La BCE, déprimée, emboîte le pas de l’OCDE

Option Finance - 11 mars 2019 - Philippe Waechter, Ostrum AM

Après l’OCDE, c’est au tour de la BCE de réviser violemment ses prévisions de croissance en 2019 pour la zone euro. L’OCDE attend une croissance de 1 % et la BCE de 1,1 %. L’OCDE attendait 1,8 % à l’automne et la BCE espérait 1,7 % en décembre.

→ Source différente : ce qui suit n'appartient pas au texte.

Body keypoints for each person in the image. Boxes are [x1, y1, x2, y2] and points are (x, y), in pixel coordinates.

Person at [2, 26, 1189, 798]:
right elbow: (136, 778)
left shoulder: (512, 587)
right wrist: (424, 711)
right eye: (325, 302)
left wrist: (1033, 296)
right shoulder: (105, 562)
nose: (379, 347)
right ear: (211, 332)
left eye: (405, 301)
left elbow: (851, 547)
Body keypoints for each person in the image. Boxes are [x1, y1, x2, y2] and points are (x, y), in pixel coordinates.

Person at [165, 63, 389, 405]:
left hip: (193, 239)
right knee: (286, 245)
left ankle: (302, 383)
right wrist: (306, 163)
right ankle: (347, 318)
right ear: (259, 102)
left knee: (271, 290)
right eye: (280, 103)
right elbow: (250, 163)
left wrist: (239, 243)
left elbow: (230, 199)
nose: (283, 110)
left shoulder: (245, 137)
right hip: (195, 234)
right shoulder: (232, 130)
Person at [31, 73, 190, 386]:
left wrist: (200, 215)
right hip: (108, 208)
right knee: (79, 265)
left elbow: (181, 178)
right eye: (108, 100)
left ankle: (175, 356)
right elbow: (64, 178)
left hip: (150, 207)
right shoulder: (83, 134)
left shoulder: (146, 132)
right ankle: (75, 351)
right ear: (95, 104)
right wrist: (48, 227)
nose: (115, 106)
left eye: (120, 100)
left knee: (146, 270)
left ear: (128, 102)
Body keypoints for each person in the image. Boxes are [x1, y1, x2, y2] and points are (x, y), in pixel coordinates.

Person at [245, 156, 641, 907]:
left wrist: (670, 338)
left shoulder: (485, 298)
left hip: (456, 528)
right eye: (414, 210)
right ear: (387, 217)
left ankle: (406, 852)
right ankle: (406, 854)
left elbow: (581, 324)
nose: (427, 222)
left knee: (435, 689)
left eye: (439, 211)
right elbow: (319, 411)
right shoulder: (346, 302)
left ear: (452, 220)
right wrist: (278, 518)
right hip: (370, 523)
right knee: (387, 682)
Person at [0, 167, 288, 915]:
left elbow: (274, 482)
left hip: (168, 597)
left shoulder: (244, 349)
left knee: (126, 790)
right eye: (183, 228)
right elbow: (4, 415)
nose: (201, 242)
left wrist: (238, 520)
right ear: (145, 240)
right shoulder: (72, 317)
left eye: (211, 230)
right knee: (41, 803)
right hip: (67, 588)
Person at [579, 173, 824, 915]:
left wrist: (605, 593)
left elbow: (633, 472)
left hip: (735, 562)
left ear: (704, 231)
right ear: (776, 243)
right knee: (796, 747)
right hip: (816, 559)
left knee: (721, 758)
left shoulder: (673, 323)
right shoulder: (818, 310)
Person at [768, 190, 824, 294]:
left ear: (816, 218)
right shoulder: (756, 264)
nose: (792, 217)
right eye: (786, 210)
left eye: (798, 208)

La forte accélération à la baisse de l’activité reflète la très rapide décélération des échanges internationaux avec, en Asie, une contraction des exportations en décembre et en janvier. Ce changement brutal depuis septembre est la conséquence des mesures commerciales adoptées par Donald Trump. Compte tenu de la mondialisation, ces mouvements sur les échanges, notamment entre la Chine et les Etats-Unis, affectent le reste du monde, et notamment la zone euro. L’autre raison est l’incertitude politique qui est apparue ces derniers mois. Le sentiment est désormais celui d’une moindre coordination et d’une moindre coopération à l’échelle globale. Cette incertitude provoque des comportements attentistes. La combinaison des deux phénomènes dans une économie très ouverte, comme peut l’être celle de la zone euro, explique la rapide révision de la croissance.

La zone euro souffre de deux maux supplémentaires. L’absence de coordination politique au sein de la zone ne permet pas d’amortir de façon efficace les chocs négatifs en provenance du reste du monde, la BCE ne pouvant pas tout faire. La deuxième fragilité est la très faible allure des gains de productivité qui limite la capacité de rebond de l’économie de la zone. La BCE s’attend à une reprise de la croissance en 2020 et 2021. Une prévision qui pourrait être encore trop optimiste.